My Quality Checklist
Through years of practice, I've developed a checklist. Every time I finish writing a long prompt, I use this checklist:
Is the Objective Unique and Clear?
This is the most important checkpoint. I ask myself: If I gave this prompt to a colleague, could they clearly understand what needs to be done?
Specifically, I check:
- Is there only one main objective?
- Does this objective start with an action verb describing specific actions?
- Are the success criteria clear and measurable?
If any answer is "uncertain," I rewrite the objective section.
Are the Rules Clear and Verifiable?
Vague rules are worse than no rules.
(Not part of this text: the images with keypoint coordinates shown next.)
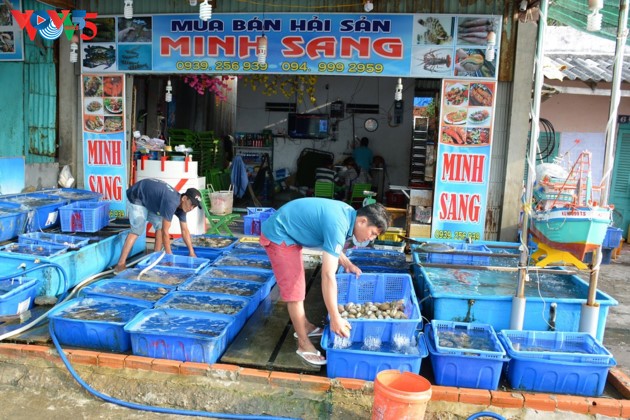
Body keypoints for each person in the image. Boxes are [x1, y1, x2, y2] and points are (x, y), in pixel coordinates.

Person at [260, 199, 389, 366]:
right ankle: (303, 344)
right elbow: (327, 275)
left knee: (298, 285)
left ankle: (305, 326)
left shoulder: (349, 215)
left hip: (291, 229)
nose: (370, 239)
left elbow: (332, 242)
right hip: (279, 235)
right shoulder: (339, 223)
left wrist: (347, 263)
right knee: (295, 290)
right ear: (362, 221)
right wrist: (335, 317)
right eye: (373, 233)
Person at [114, 178, 202, 273]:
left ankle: (156, 259)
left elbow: (185, 231)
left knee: (159, 225)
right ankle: (120, 265)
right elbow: (165, 232)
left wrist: (191, 252)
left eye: (194, 206)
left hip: (149, 200)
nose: (191, 208)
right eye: (191, 204)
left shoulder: (182, 208)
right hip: (136, 195)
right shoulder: (172, 202)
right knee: (138, 229)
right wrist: (169, 257)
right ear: (184, 198)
When I write rules now, I imagine I'm creating a work manual for a new employee.
For each rule, I ask:
- Can this rule be judged with "yes/no"?
- What are the consequences of violating this rule?
- Are there specific examples showing what's right and wrong?
For instance, I won't write "keep it concise" but rather "each bullet point under 20 words, summary under 100 words."
Is the Output Format Single and Specific?
This is the most important lesson I've learned. Chaotic output formats make post-processing a nightmare.
My checking standards:
- Is only one output format defined?
- Does this format have specific structural specifications?
- Is a format example provided?
- Are field names clear and unambiguous?
Now I even draw simple diagrams for complex output formats.
Are Examples Consistent with the Format?
This checkpoint is often overlooked but very important. If your examples don't match the required format, AI gets confused.
I ensure:
- All examples strictly follow the defined format
- Example complexity matches the actual task
- Examples demonstrate the expected language style and detail level
Is There a Quality Check Mechanism?
Finally, I always add a self-check step. This isn't just an instruction for AI—it's a reminder for myself.
My quality checks typically include:
- Does the output meet format requirements?
- Does the content answer core questions?
- Does it follow all constraints?
- Does the language suit the target audience?
Final Advice
Writing good long prompts isn't something you master overnight—it requires constant practice and adjustment. I suggest you:
Start small. Don't jump into complex prompts immediately. Begin with simple tasks and gradually increase complexity.
Build your own template library. Save effective prompt structures and create your own templates. I now have over a dozen templates for different scenarios, which greatly improves efficiency.
Record failure cases. Every time a prompt doesn't work well, I analyze the reasons and record them. These "negative examples" are often more valuable than success stories.
Exchange with others. Join prompt engineering communities and see how others write. Different approaches and methods will give you lots of inspiration.
If you're working with long prompts that exceed ChatGPT's token limits, try our ChatGPT Prompt Splitter tool. It intelligently breaks down your lengthy prompts into manageable chunks while maintaining context and coherence.
Final Thoughts
Looking back on over two years of prompt engineering experience, my biggest insight is: good long prompts should be like well-designed job specifications, not essays.
They need clear structure, definite objectives, specific constraints, and verifiable output standards. Invest time in polishing these elements, and your AI collaboration experience will improve qualitatively.
Remember, our goal isn't to write the longest prompts, but the most effective ones. Sometimes, deletion is more important than addition.